» **Objetivo 1**:
Reproduza o texto sobre a Suzano desde "Assim como outras" até "produzida em dólares.", trocando "moeda americana" por "divisa americana".
» **Objetivo 2**:
No texto sobre a Suzano, qual é o valor total da despesa financeira da companhia?

» **Trecho do documento**:
┄┄┄┄┄┄┄┄┄┄┄┄┄┄┄┄┄┄┄┄
As linhas financeiras da Suzano não surpreenderam os analistas que acompanham o negócio de perto. Mas deixaram um rastro de críticas e sarcamos nas redes sociais, incluindo comparações com Sadia e Aracruz — que em 2008 fizeram apostas cambiais alavancadas, desproporcionais as suas receitas e de alto risco. Essas companhias praticamente quebraram e acabaram resgatadas com as aquisições pela Perdigão e pela Votorantim Celulose e Papel (VCP), respectivamente. Até memes com esse paralelo foram feitos com a Suzano.
Assim como outras exportadoras, a Suzano sofreu com o efeito cambial. Companhias com receitas em dólar costumam também ter as dívidas em moeda estrangeira — no caso particular, há parte em reais, mas que é transformada em dólar com contratos de derivativos. Essas operações magicamente fazem com que o risco da dívida, que era em reais, passe a ser o da moeda americana. Isso é feito assim porque a maior parte da receita da companhia é produzida em dólares.
Ocorre na contabilidade que todo estoque dos compromissos financeiros é marcado no balanço pelo dólar do último dia do período — a dívida é uma fotografia. Já a receita e a geração de caixa são capturadas ao longo do tempo e formadas também por contratos de longo prazo — é um filme. Essa é uma das analogias mais usadas para explicar essa diferença.
Para todas as empresas, quanto do efeito cambial tem de impacto real no caixa depende de uma combinação de fatores que incluem o momento do vencimento dos compromissos, as políticas de proteção e a duração da alta da moeda para captura disso na receita também.
Bacci vem tentando explicar que a Suzano teve três efeitos principais para compor a despesa financeira de 22,4 bilhões: 13,2 bilhões da marcação da dívida que já é em dólar na hora de registrar o equivalente em reais nas demonstrações financeiras, 5,7 bilhões de reais desse mesmo efeito sobre os contratos de derivativos cambias da dívida e mais 3,2 bilhões de reais da proteção do fluxo de caixa, com operações chamadas de zero cost collars (ZCC).
“Quem conhece nossa estrutura não se surpreendeu. Não há descasamento dos nossos contratos com nossos fluxos, nem em prazos nem em volumes a pagar”, enfatizou.
Para reagir à situação, a companhia adotará medidas de curto e longo prazo, mas elas não passam por mudar a política financeira, que é assim há anos. “Quando compramos a Fibria, ela também tinha a mesma política. No longo prazo, essa prática protege a geração de caixa da companhia. Não somos operadores de câmbio, somos produtores de celulose e papel.”
┄┄┄┄┄┄┄┄┄┄┄┄┄┄┄┄┄┄┄┄
» **Conteúdo dos dados**:

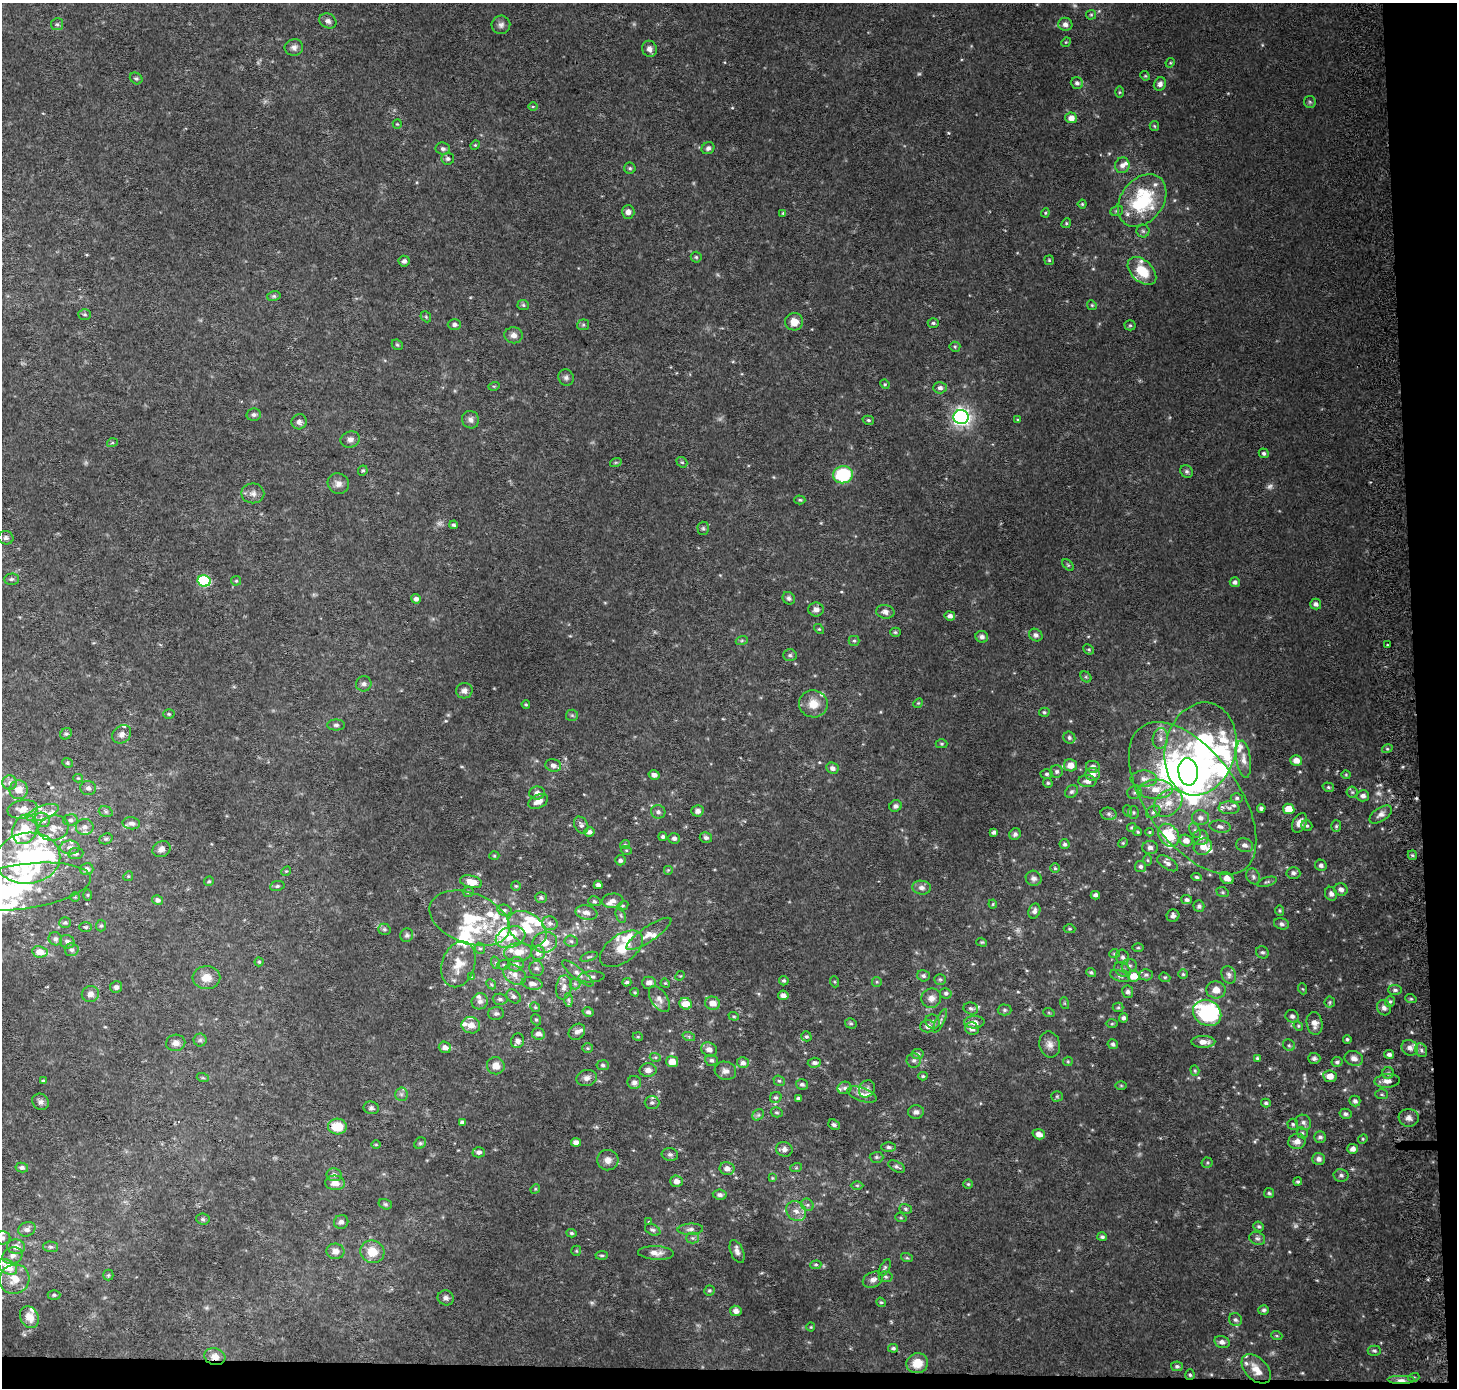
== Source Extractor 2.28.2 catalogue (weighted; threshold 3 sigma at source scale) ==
┄┄┄┄┄┄┄┄┄┄┄┄┄┄┄┄┄┄┄┄
» **Resposta escrita 1**:
Assim como outras exportadoras, a Suzano sofreu com o efeito cambial. Companhias com receitas em dólar costumam também ter as dívidas em moeda estrangeira — no caso particular, há parte em reais, mas que é transformada em dólar com contratos de derivativos. Essas operações magicamente fazem com que o risco da dívida, que era em reais, passe a ser o da divisa americana. Isso é feito assim porque a maior parte da receita da companhia é produzida em dólares.

» **Resposta escrita 2**:
22,4 bilhões.